Setting partitions on a vertex that has ordered processing disabled (or overridden to false) is valid. The vertex will still have N ISB buffer partitions created, giving you a multi-partitioned edge for higher throughput. However, replicas are determined by normal autoscaling — they are not fixed to N — so multiple replicas may read from the same partition, or one replica may handle multiple partitions. There is no ordering guarantee in this case.

Caveats and Limitations

  • Autoscaling is not supported for Map and Sink vertices with ordered processing enabled. The replica count is fixed to the partition count. Setting scale.min or scale.max on such vertices will cause a validation error.
  • Reduce vertices are already partitioned and ordered by design; the ordered setting is ignored for them.
  • Source vertices are always ordered regardless of the ordered setting.
  • Key-based routing: ordering is guaranteed per key. Messages with different keys may still be interleaved across partitions. Ensure your UDF or SDK sets meaningful message keys to leverage per-key ordering.
  • readBatchSize: 1 is strongly recommended for strict ordering. With a larger batch size, multiple messages may be in-flight simultaneously within a single pod.
  • Throughput trade-off: ordered processing limits parallelism within a partition. Consider the number of partitions carefully to balance ordering guarantees with throughput requirements.

Example

To enable ordered processing, set ordered.enabled: true in the pipeline spec. For Map and Sink vertices, also set partitions to the desired number of partitions (which will also be the fixed replica count).

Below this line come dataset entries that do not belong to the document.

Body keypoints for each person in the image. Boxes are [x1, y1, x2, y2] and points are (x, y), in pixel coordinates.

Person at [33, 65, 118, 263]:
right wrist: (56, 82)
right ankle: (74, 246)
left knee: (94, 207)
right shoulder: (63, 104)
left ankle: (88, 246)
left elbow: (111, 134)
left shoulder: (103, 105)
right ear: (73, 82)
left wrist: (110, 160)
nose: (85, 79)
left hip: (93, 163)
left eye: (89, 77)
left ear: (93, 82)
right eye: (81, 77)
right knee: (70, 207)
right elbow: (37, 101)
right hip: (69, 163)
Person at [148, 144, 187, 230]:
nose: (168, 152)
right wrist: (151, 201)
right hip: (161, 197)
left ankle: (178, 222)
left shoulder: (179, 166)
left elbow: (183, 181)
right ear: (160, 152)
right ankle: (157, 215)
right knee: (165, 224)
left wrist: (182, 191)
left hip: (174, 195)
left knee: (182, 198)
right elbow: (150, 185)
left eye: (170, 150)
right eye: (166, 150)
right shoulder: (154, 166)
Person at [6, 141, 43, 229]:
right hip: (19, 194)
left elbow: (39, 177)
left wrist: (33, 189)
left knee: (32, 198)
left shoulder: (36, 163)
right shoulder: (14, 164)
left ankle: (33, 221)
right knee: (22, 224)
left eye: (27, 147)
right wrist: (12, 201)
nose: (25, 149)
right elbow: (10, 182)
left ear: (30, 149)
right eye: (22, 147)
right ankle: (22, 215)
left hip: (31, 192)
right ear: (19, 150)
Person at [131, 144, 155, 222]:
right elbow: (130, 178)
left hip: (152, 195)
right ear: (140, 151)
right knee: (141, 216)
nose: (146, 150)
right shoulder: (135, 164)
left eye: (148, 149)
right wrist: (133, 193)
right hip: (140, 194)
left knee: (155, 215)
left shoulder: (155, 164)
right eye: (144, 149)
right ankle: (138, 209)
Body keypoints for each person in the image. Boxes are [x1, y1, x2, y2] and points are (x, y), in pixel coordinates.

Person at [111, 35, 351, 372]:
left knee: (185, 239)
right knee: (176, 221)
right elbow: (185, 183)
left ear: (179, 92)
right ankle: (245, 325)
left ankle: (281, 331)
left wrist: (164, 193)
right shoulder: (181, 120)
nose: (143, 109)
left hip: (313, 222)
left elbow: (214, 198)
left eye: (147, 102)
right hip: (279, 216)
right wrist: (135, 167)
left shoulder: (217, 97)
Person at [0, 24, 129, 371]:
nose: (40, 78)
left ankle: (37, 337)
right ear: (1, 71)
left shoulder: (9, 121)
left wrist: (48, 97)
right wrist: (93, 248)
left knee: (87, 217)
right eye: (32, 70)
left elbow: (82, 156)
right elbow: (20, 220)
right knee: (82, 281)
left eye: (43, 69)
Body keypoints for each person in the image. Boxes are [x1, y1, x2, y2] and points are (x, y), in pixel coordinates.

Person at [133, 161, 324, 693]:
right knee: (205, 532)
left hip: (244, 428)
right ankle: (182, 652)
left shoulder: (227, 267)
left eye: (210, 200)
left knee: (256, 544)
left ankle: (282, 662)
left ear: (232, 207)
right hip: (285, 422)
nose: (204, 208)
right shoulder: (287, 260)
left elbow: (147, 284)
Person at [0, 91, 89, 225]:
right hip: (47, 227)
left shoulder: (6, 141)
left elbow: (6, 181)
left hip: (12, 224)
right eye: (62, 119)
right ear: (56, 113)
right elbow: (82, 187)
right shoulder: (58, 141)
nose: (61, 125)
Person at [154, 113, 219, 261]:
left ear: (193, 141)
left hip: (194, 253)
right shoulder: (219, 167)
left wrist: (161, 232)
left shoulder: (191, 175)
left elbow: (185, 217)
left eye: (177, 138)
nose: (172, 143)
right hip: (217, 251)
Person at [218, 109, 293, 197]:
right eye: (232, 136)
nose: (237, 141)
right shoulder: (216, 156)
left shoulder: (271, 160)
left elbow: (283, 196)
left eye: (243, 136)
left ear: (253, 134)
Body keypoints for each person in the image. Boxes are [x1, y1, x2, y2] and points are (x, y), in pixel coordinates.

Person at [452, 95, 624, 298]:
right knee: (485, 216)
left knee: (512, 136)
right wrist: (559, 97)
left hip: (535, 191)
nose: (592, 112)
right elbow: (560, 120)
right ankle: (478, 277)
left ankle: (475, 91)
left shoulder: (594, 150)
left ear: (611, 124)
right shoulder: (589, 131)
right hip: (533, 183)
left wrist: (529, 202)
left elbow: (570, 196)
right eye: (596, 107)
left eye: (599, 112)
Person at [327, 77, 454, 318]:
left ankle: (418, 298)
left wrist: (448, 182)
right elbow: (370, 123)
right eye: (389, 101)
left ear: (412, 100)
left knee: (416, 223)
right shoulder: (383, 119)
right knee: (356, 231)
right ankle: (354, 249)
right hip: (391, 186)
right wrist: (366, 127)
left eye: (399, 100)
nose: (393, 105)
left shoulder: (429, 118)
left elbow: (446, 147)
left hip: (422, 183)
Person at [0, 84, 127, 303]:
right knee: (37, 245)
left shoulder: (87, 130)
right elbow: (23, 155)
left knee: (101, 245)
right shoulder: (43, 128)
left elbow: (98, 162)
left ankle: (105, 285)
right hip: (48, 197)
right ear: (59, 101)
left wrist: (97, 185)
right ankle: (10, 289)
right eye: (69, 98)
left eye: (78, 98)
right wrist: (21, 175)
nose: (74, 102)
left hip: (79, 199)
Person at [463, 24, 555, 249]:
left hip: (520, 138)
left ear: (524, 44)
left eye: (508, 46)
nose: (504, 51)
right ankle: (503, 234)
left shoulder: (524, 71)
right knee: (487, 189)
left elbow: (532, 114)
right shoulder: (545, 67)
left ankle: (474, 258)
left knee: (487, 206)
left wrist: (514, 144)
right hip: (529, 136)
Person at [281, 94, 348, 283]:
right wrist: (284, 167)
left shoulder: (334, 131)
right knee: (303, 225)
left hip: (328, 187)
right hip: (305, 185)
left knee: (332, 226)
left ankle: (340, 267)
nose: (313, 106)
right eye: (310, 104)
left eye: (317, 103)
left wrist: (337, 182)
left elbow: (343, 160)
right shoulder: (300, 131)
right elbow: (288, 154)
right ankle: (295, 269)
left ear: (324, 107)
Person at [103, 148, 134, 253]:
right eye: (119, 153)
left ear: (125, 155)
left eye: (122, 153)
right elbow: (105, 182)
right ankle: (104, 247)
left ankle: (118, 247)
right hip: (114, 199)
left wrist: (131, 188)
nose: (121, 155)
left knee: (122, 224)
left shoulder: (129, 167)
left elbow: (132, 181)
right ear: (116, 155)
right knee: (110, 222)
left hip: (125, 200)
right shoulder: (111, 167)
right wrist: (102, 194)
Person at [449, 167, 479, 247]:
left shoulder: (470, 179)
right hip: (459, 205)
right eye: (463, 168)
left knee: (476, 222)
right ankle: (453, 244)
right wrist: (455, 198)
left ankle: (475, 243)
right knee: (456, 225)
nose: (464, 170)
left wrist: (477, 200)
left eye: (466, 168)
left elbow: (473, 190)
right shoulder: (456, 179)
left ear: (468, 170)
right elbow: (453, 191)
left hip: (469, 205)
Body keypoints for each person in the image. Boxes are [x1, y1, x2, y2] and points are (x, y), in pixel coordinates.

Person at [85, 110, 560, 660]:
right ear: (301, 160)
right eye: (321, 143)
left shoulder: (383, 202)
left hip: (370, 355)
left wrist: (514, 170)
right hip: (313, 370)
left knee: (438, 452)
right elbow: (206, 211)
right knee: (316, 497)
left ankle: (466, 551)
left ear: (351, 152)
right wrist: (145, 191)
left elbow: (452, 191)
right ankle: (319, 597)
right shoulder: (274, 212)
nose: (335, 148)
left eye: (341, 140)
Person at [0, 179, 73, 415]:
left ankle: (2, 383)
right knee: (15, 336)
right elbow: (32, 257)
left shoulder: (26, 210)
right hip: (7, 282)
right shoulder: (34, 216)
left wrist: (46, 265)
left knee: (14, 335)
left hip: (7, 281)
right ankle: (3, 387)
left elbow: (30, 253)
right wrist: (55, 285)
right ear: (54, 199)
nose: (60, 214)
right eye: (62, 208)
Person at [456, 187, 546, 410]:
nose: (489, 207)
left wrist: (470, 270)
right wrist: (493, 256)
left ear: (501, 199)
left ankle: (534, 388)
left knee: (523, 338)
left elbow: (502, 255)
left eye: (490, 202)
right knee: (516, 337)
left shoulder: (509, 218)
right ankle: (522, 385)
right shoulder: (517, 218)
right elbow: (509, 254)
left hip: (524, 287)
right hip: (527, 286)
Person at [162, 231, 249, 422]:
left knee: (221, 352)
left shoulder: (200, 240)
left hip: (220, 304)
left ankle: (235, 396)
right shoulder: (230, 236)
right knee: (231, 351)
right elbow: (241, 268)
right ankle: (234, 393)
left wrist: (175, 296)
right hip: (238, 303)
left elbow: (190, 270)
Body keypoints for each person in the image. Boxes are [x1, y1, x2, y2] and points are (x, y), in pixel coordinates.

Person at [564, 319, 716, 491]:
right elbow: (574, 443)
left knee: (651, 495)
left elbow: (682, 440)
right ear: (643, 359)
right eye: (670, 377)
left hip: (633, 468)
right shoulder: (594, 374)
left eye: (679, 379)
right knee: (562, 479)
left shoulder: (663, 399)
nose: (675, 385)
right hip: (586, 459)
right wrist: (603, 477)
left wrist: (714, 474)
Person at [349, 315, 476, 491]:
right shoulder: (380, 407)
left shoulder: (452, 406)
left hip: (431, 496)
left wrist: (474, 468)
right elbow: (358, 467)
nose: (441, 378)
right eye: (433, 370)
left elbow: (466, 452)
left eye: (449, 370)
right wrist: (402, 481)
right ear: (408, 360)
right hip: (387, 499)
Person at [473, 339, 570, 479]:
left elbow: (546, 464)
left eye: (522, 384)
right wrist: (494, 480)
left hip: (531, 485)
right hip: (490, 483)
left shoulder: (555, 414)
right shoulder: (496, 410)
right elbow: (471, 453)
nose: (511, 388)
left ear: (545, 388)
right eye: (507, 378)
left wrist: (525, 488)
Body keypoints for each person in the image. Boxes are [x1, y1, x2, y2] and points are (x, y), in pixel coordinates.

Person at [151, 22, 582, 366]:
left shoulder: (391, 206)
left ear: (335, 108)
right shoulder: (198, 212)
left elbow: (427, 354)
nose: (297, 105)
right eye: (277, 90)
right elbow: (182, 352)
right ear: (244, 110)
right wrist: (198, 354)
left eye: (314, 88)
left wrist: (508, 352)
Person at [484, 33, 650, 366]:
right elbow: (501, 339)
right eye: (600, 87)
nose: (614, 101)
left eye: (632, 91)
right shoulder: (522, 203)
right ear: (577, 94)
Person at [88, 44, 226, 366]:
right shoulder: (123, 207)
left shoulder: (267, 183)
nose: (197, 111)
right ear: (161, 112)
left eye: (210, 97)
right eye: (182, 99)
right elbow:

apiVersion: numaflow.numaproj.io/v1alpha1
kind: Pipeline
metadata:
  name: ordered-pipeline
spec:
  limits:
    readBatchSize: 1
  ordered:
    enabled: true
  vertices:
    - name: in-1
      source:
        http: {}
    - name: in-2
      source:
        http: {}
    - name: cat
      partitions: 3
      udf:
        container:
          image: quay.io/numaio/numaflow-rs/map-cat:stable
          imagePullPolicy: IfNotPresent
    - name: out
      partitions: 3
      sink:
        log: {}
  edges:
    - from: in-1
      to: cat
    - from: in-2
      to: cat
    - from: cat
      to: out

In the example above:

  • ordered.enabled: true enables ordered processing pipeline-wide.
  • limits.readBatchSize: 1 is recommended so that each pod processes one message at a time, which is required for strict in-order guarantees.
  • The cat (Map) and out (Sink) vertices each have partitions: 3, so they will run with exactly 3 replicas.
  • Source vertices (in-1, in-2) are always ordered and require no extra configuration.